The piece -- this is very important -- the piece was
created at the Institute for Studies in the Arts at Arizona State
University, which is a very special creative research location where artists
from all over the world come to work. And some people are resident
artists. I am a resident artist there. But artists from all of the arts
write proposals to come and work there. And he was one of the people that
wrote a proposal in the sound area. So we got together that way and
through his grant he came to the Institute and that's how we spoke
initially. And then he was thinking about it and through telephone
conversations, he developed some ideas, some sound ideas, and
he came back to the Institute. We worked together for a week and I
listened to his pieces, his initial pieces, his drafts, and he looked at the
visuals that I had initially developed. We spoke and critiqued
each other and began to sort out what we thought would work in terms of his
concept of the piece and my concept of the piece.
And then he came back another time and made a really full
presentation to all the artists that happened to have been at the Institute
for Studies in the Arts at that moment in time. But he had lots of music
and sounds and just everything that you could imagine built around this
idea because it really inspired him. So from that we picked out what we
really wanted to use because that was pretty close to the time we were
going to edit. And so he was able to select also with me from my work what
we thought could work with what he had done. Anyway, that's how that
And then the final thing was for the two of us to edit the piece together. He actually brought a lot of equipment with him and he set up right in the editing bay. And we edited together. He did digital editing using a sound program. It was actually over the Christmas break, the winter holiday, that we did it. We
did it in very early January. This is a rather new piece. That's the story
really, and how it came about in terms of the collaboration.
So has [Michael Udow] been to New York a lot and seen the subways here as well?
Oh, yeah. He has traveled all over the world with his concerts and so
forth, and so he's seen that. And we talked a lot. Yes, as a matter of
fact, he recorded some of the sounds in the subway.
I thought they sounded pretty authentic.
Oh, yeah. Those sounds were recorded with a DAT tape recorder in the subway.
Can you think of anything that you would like to add about the process or the piece itself?

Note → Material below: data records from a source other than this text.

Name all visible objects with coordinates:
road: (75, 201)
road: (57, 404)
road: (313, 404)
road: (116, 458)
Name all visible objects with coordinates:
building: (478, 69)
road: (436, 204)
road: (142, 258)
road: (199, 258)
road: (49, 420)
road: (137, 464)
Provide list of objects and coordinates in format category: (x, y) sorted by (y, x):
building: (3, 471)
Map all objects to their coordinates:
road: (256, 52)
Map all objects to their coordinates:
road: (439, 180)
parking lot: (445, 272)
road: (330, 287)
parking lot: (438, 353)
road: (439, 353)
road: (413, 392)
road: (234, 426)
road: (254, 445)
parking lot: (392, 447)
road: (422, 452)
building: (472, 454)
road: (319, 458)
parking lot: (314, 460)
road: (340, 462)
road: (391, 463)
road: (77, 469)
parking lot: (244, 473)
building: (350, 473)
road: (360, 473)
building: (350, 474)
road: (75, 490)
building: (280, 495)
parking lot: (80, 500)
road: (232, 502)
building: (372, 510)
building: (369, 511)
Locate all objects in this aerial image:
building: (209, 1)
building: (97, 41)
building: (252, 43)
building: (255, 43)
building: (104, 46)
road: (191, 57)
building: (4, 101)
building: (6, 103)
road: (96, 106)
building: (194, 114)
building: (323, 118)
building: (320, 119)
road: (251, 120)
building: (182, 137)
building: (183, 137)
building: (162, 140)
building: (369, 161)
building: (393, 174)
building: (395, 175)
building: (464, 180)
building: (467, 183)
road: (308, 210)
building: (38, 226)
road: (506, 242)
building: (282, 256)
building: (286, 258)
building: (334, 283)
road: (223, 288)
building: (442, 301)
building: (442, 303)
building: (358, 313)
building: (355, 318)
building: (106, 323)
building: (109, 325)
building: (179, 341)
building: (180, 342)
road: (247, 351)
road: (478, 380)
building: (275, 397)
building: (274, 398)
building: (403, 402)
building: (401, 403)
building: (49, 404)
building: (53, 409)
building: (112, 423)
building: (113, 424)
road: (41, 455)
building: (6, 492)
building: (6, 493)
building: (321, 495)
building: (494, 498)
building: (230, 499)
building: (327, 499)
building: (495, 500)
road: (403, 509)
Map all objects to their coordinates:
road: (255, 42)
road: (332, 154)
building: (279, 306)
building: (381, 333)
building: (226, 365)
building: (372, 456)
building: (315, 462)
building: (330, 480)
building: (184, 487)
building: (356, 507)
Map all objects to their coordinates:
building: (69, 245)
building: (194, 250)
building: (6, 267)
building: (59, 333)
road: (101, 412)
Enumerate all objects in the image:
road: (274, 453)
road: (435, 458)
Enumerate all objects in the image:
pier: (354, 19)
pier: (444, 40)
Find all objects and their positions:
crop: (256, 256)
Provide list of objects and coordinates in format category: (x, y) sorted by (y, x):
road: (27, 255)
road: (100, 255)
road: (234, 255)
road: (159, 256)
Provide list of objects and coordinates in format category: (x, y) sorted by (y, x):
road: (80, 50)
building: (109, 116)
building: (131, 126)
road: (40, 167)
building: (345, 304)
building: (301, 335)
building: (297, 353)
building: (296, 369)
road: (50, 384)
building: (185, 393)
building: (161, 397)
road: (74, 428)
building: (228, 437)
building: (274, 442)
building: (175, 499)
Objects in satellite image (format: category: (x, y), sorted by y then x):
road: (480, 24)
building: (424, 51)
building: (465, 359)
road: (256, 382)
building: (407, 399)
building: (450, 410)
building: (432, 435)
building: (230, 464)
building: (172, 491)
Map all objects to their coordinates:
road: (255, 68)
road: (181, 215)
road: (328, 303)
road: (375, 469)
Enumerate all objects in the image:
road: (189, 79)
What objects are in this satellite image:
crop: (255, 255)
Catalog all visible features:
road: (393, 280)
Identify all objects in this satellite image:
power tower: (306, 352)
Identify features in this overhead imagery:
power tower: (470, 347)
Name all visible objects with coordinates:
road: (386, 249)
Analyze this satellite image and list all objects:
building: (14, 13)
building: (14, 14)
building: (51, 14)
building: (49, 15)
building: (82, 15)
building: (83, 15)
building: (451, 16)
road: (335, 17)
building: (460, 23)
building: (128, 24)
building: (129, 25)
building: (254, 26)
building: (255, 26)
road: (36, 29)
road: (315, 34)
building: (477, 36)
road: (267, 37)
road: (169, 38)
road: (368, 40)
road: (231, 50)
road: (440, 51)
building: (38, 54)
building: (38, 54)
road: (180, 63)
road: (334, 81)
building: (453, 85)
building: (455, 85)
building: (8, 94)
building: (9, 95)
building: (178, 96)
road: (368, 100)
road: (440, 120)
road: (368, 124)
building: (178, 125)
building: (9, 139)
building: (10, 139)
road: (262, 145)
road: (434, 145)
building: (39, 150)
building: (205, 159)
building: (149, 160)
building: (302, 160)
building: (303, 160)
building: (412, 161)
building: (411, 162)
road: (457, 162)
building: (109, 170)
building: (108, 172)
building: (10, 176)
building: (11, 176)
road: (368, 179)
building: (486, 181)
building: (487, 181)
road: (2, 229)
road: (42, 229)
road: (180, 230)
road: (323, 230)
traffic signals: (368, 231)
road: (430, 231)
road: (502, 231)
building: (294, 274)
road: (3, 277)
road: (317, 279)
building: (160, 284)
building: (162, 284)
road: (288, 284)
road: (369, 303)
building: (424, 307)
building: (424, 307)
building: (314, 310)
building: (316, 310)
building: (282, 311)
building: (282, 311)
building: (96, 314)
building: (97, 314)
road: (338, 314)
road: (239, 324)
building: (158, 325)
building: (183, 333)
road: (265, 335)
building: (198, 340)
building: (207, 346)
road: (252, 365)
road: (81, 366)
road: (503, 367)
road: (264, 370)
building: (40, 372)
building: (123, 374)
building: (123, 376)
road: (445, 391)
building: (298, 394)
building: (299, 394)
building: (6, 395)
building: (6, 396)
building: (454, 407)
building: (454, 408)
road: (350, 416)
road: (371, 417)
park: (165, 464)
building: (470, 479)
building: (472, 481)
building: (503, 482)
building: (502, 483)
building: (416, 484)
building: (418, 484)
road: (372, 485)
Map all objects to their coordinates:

Well, I really want to say one thing and that is that I created this
piece in the way I would create any piece from my point of view. It was
just going from my personal experience, which is where I usually find my
sources. The added excitement, I think, was the medium of 3D computer
animation, because I could use all of my skills as a sculptor, a painter, a
videographer, and a person that is very interested in theater, sets,
costumes, and so forth in this one box. And I find a lot of excitement in
that, and I expect to continue for a while exploring this area.